Of course, I have to acknowledge that many of the gamekeepers and ghillies I have encountered are equally well kitted out, and some of them far greater personalities than I have ever met in any urban environment.

“My father didn’t like to be called a gamekeeper,” I was told by Tommy, a retired head stalker who up until recently presided over 60,000 acres of mountain, moor, peat bog, and loch. “My father was proud of being called a stalker because stalking is an art which requires special skills.” And he is correct in saying this. Deer stalking, for those who genuinely understand what it is all about – the culling and survival of a species – is a great art. The deer herds of the Hebrides are as wild as anything that exists on earth. Their terrain is so entirely untouched by human footprint that unless you actually set out to find them with somebody who knows their habits, you will never catch up with them because they will have either seen or heard you coming hours before you get to where they have been.
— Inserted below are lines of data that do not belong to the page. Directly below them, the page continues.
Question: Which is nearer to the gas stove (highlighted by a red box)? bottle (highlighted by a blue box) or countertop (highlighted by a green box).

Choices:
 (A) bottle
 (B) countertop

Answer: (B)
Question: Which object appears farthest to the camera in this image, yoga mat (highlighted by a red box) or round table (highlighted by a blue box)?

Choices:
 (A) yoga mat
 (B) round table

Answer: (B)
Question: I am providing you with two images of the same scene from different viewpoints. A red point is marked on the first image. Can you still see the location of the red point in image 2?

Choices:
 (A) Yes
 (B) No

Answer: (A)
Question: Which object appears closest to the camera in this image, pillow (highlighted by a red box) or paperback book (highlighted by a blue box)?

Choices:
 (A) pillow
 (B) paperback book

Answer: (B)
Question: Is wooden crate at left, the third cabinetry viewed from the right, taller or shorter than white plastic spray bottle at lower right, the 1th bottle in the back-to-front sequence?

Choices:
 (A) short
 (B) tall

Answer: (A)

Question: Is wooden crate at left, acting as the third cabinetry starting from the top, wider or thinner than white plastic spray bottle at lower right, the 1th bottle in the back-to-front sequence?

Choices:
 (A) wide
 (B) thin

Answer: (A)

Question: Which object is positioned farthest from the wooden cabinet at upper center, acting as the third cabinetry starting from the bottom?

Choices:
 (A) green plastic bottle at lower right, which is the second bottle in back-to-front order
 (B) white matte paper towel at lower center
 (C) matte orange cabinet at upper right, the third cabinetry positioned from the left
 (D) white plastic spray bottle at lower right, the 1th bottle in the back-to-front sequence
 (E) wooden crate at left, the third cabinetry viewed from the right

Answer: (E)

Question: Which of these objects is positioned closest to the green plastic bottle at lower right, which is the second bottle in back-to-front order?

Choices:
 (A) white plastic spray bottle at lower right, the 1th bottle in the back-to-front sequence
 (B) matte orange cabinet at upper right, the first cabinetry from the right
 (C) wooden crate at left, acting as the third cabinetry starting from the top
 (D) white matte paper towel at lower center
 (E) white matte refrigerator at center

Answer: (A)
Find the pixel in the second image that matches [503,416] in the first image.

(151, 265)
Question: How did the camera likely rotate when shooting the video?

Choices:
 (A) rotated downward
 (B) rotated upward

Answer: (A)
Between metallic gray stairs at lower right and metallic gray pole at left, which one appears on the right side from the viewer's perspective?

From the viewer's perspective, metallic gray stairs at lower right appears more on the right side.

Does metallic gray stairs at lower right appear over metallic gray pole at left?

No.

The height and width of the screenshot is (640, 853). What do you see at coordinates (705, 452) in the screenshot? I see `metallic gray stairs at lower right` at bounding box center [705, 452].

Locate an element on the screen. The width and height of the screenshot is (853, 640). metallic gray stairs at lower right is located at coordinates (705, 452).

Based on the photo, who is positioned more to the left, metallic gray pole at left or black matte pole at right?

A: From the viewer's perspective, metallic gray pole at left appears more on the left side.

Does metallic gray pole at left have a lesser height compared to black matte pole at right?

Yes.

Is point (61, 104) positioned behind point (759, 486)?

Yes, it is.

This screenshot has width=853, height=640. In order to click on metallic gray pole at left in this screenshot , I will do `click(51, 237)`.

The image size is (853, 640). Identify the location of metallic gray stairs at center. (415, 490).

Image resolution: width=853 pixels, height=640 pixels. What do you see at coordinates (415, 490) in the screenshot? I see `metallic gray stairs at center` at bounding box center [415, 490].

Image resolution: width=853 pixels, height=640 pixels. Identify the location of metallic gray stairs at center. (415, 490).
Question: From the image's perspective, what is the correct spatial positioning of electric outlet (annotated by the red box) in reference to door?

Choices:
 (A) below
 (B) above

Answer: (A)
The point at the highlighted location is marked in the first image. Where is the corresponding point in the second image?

Life is harsh in the wilderness. Some years ago, a guest at the lodge, unaccustomed to the rules of where not to go unaccompanied, set out for an afternoon walk on the hill with his dog. When the dog returned without him at sunset, the alarm was raised and there followed an extensive search. All that was found were his hat and stick. He had fallen into quicksand.

Now well into his 80s, Tommy has a fund of stories about the people he has met throughout the years, for example, the grumpy German who complained to him: “Grass, grass, grass. There is grass everywhere.” “Well, we don’t have a lawnmower,” Tommy replied.